___ Exercise text ___

My Little Television V2 () is a South Korean television program. The program is the second season of My Little Television. The raw live broadcasting of various channels would air via Twitch on Saturdays (KST) every two weeks, as well as via MBC on every Friday 21:50 (KST) starting March 29, 2019.

MBC announced that broadcast of the show on the TV channel would have its airtime changed to Mondays at 21:50 (KST) starting from October 21, 2019.

On January 2, 2020 MBC confirmed that the show would have its last live stream session on January 4, and the final episode on MBC would be aired on January 20.

Airtime

Cast

Former

Episodes

2019

 Live broadcast: March 15, 2019
 TV broadcast: March 29 & April 5, 2019
 The only live broadcast where the Control Room is seen; it will not be seen in subsequent live broadcasts

 Live broadcast: April 6, 2019
 TV broadcast: April 12 & 19, 2019

 Live broadcast: April 20, 2019
 TV broadcast: April 26 & May 3, 2019

 Live broadcast: May 4, 2019
 TV broadcast: May 10 & 17, 2019
 The number of broadcasting channels is reduced to four starting from this live broadcast.

 Live broadcast: May 18 & 19, 2019
 TV broadcast: May 24, 31 & June 7, 2019
 For this live broadcast, the four channels will be done in a relay.
 First overseas live broadcast in Seasons 1 & 2 combined

 Live broadcast: June 1, 2019
 TV broadcast: June 14 & 21, 2019

 Live broadcast: June 15, 2019
 TV broadcast: June 28 & July 5, 2019
 Song Ha-young (fromis 9) stood in for Ahn Yu-jin due to the latter attending IZ*ONE's Thailand concert.

 Live broadcast: June 29, 2019
 TV broadcast: July 12 & 19, 2019
 Song Ha-young (fromis 9) stood in for Ahn Yu-jin due to the latter attending IZ*ONE's Taiwan concert.
 This live broadcast is a Horror Special.

 Live broadcast: July 13, 2019
 TV broadcast: July 26 & August 2, 2019
 Song Ha-young (fromis 9) stood in for Ahn Yu-jin due to the latter attending IZ*ONE's Hong Kong concert.

 Live broadcast: July 27, 2019
 TV broadcast: August 9 & 16, 2019
 Song Ha-young (fromis 9) stood in for Ahn Yu-jin due to the latter attending IZ*ONE's Japan schedules.
 The entire house meant for all live broadcasts encountered a power outage, causing all live broadcasts to be cut off.

 Live broadcast: August 10, 2019
 TV broadcast: August 23 & 30, 2019
 Song Ha-young (fromis 9) stood in for Ahn Yu-jin due to the latter attending IZ*ONE's Japan schedules.
 This live broadcast is Vacance Special.

___

* [Task requirements]
In the text about My Little Television V2, to what day and time did MBC change the show's TV airtime starting October 21, 2019?

___ Given entries ___

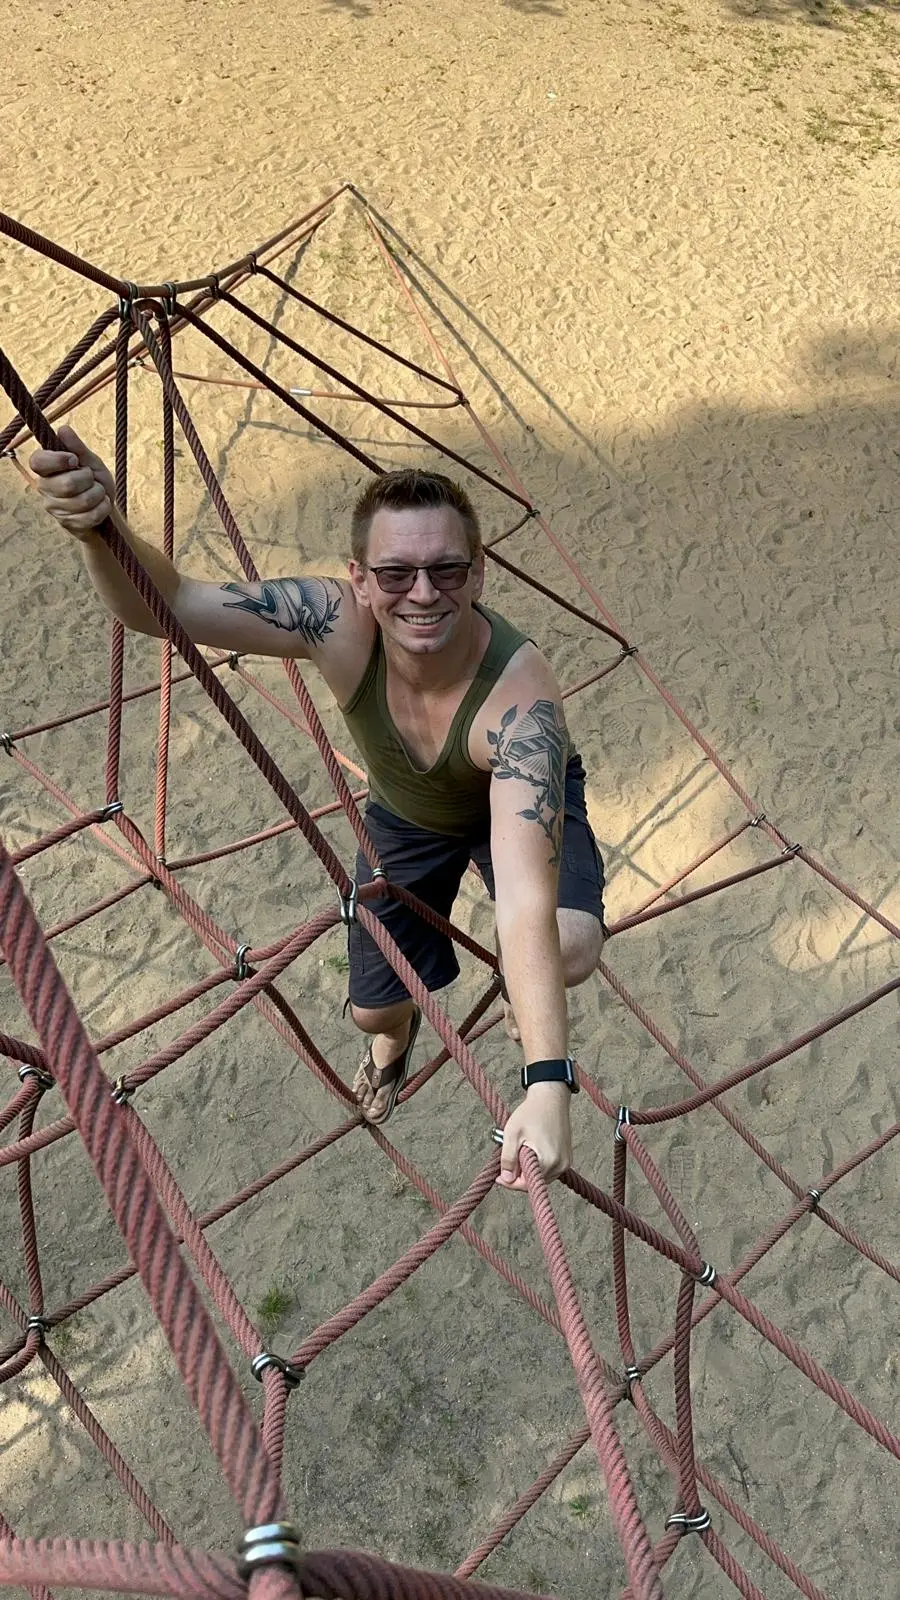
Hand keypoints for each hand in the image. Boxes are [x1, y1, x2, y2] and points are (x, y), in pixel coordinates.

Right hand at [29, 425, 115, 540]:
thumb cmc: (94, 480)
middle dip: (89, 479)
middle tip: (92, 479)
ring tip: (98, 493)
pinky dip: (103, 508)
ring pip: (82, 501)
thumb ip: (77, 448)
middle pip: (68, 484)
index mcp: (46, 469)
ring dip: (99, 494)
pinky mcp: (67, 524)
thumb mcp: (90, 461)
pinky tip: (101, 506)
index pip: (38, 462)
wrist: (104, 507)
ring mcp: (54, 508)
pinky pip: (91, 516)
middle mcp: (44, 488)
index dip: (58, 460)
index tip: (74, 460)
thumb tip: (63, 429)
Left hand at [496, 1082, 572, 1191]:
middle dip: (519, 1175)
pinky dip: (539, 1165)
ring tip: (520, 1153)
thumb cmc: (532, 1112)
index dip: (510, 1182)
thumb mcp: (512, 1134)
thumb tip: (506, 1179)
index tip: (499, 1176)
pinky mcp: (567, 1157)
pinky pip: (550, 1169)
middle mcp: (561, 1165)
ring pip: (542, 1176)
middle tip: (508, 1162)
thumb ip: (508, 1159)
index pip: (526, 1185)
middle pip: (535, 1182)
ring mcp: (566, 1161)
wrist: (551, 1098)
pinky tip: (531, 1152)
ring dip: (529, 1170)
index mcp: (548, 1161)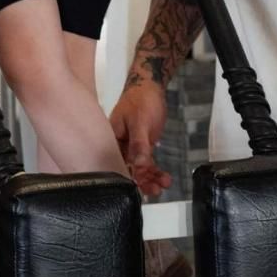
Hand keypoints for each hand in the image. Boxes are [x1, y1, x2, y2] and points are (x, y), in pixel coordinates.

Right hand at [110, 77, 170, 196]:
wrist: (150, 86)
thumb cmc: (141, 100)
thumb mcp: (140, 122)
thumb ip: (139, 144)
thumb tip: (140, 166)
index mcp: (111, 139)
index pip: (116, 163)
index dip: (127, 178)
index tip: (139, 188)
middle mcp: (118, 145)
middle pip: (128, 168)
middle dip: (142, 181)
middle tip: (156, 190)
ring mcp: (130, 146)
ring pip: (139, 168)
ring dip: (151, 177)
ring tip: (165, 183)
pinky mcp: (141, 145)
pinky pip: (146, 162)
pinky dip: (155, 170)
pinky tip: (164, 177)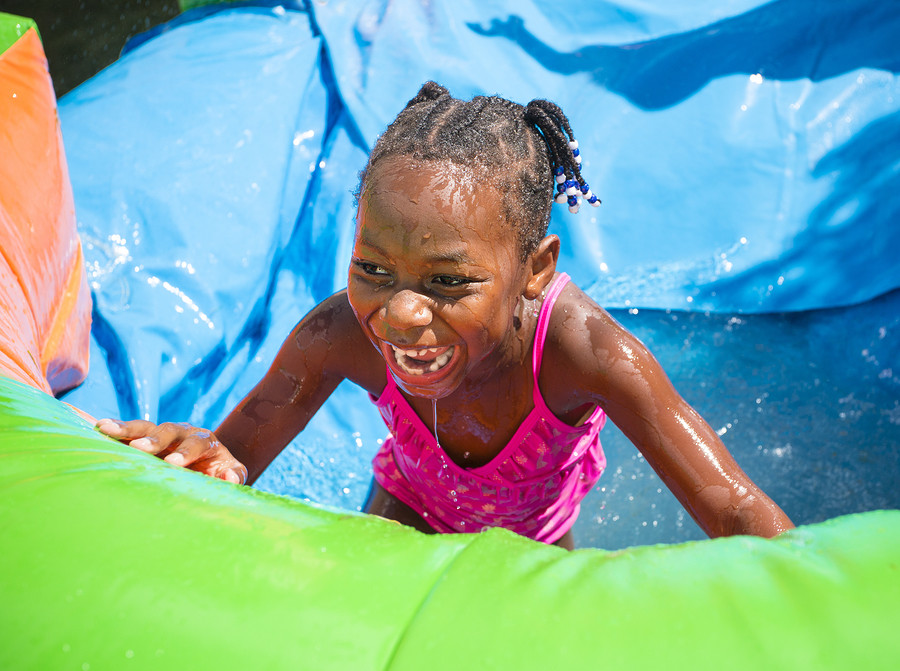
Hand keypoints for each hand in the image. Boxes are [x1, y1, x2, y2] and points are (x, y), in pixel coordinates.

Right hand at [95, 418, 247, 484]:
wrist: (207, 462)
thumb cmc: (218, 472)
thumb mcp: (231, 474)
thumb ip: (234, 476)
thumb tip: (230, 480)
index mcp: (205, 441)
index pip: (196, 444)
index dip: (186, 453)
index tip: (173, 464)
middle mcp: (183, 432)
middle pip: (169, 430)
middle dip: (155, 439)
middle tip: (140, 447)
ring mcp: (162, 433)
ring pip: (146, 426)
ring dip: (127, 428)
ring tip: (105, 428)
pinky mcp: (145, 438)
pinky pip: (129, 431)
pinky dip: (116, 429)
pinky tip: (98, 427)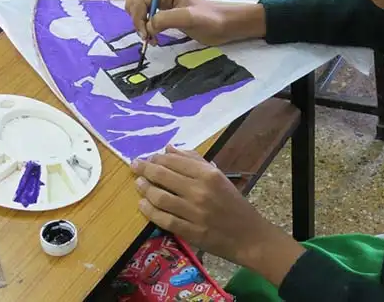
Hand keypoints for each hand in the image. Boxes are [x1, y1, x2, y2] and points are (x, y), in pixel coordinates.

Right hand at [125, 0, 265, 45]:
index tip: (146, 34)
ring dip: (138, 22)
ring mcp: (163, 2)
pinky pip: (146, 16)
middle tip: (145, 34)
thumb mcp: (189, 18)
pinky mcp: (165, 13)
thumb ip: (166, 19)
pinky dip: (145, 27)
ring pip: (138, 6)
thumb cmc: (210, 20)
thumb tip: (148, 26)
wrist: (224, 25)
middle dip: (135, 16)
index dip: (138, 16)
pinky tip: (154, 38)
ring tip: (149, 37)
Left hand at [132, 146, 304, 286]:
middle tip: (135, 166)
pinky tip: (143, 204)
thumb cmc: (232, 202)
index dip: (157, 158)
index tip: (147, 157)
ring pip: (160, 197)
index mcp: (209, 174)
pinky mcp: (190, 232)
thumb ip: (194, 160)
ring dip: (145, 189)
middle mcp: (200, 191)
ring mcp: (194, 213)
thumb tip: (169, 148)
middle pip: (164, 176)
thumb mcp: (218, 176)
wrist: (248, 235)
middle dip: (145, 169)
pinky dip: (149, 211)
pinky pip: (164, 219)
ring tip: (138, 183)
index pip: (175, 161)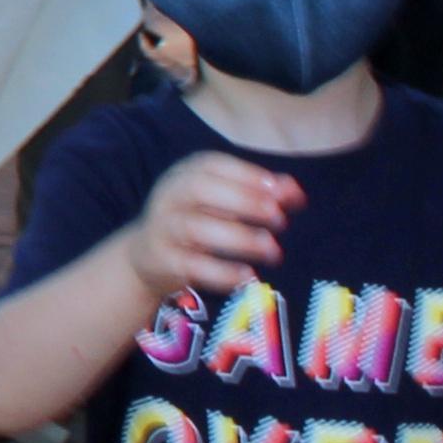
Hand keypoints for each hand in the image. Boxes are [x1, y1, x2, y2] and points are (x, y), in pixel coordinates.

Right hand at [129, 152, 299, 297]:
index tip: (281, 192)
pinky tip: (248, 276)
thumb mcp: (222, 200)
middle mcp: (170, 196)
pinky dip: (221, 272)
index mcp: (186, 174)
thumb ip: (260, 193)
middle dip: (244, 202)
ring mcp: (163, 228)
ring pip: (196, 229)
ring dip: (239, 239)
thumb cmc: (196, 219)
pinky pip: (191, 265)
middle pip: (201, 190)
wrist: (146, 254)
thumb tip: (296, 193)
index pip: (214, 165)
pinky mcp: (162, 260)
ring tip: (273, 250)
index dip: (248, 176)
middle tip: (280, 219)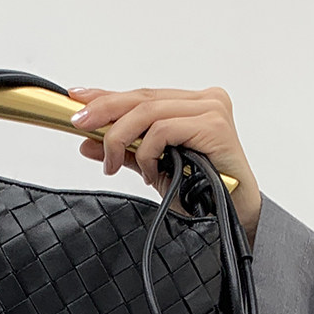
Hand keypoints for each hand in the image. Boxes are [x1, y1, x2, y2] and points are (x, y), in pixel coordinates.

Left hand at [67, 83, 262, 244]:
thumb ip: (125, 153)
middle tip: (79, 124)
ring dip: (121, 138)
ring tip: (111, 163)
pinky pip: (164, 129)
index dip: (108, 95)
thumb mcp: (154, 170)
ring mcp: (211, 109)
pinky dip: (147, 151)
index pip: (142, 95)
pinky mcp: (214, 124)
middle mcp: (203, 100)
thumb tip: (88, 143)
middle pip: (142, 98)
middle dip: (105, 110)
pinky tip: (148, 171)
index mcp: (191, 105)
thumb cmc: (203, 195)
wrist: (235, 218)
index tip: (77, 98)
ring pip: (149, 112)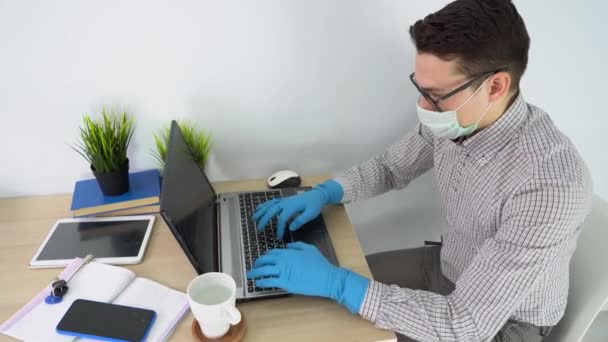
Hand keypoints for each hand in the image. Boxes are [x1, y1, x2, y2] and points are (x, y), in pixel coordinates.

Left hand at [246, 242, 368, 313]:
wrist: (326, 277)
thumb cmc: (319, 263)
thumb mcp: (309, 249)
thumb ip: (297, 246)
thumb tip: (287, 246)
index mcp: (289, 252)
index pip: (272, 253)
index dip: (265, 256)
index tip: (262, 260)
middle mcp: (283, 260)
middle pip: (265, 260)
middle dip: (257, 263)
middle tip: (253, 267)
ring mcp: (283, 272)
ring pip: (264, 271)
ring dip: (255, 273)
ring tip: (250, 276)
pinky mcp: (285, 283)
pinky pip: (269, 282)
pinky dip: (262, 282)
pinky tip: (258, 283)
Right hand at [253, 180, 342, 239]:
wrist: (317, 195)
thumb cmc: (314, 205)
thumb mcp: (311, 214)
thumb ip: (300, 220)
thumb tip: (290, 227)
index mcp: (291, 207)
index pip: (282, 219)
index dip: (279, 229)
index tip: (278, 238)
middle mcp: (285, 202)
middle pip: (271, 211)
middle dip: (264, 220)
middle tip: (259, 229)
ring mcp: (284, 200)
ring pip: (269, 205)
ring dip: (261, 211)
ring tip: (253, 218)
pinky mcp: (284, 200)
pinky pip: (272, 201)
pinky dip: (264, 205)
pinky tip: (260, 208)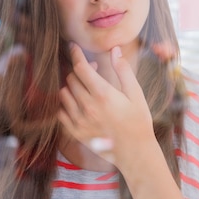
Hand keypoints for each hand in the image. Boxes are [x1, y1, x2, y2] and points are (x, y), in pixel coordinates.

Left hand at [57, 43, 155, 167]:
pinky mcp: (75, 132)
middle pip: (72, 79)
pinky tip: (78, 104)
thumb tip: (114, 50)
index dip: (76, 54)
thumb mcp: (135, 93)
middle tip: (93, 72)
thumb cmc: (138, 121)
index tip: (73, 47)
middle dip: (80, 71)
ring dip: (72, 87)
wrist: (135, 151)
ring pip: (64, 94)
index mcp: (103, 94)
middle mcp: (87, 106)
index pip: (81, 68)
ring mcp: (79, 120)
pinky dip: (66, 105)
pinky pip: (61, 112)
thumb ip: (123, 70)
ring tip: (85, 88)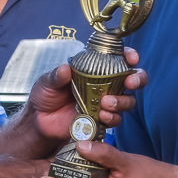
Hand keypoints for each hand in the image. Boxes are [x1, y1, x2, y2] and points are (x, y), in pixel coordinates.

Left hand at [26, 48, 144, 145]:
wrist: (39, 121)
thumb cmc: (45, 94)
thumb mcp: (46, 82)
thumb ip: (56, 76)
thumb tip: (65, 69)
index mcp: (94, 68)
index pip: (118, 58)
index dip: (129, 55)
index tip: (132, 58)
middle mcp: (104, 84)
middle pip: (132, 79)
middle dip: (137, 79)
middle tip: (130, 82)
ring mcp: (105, 103)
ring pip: (127, 101)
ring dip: (122, 101)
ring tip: (106, 103)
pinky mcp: (101, 120)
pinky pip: (115, 119)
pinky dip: (112, 118)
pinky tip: (102, 117)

___

* [Result of the task]
Mondays at 21:50 (KST).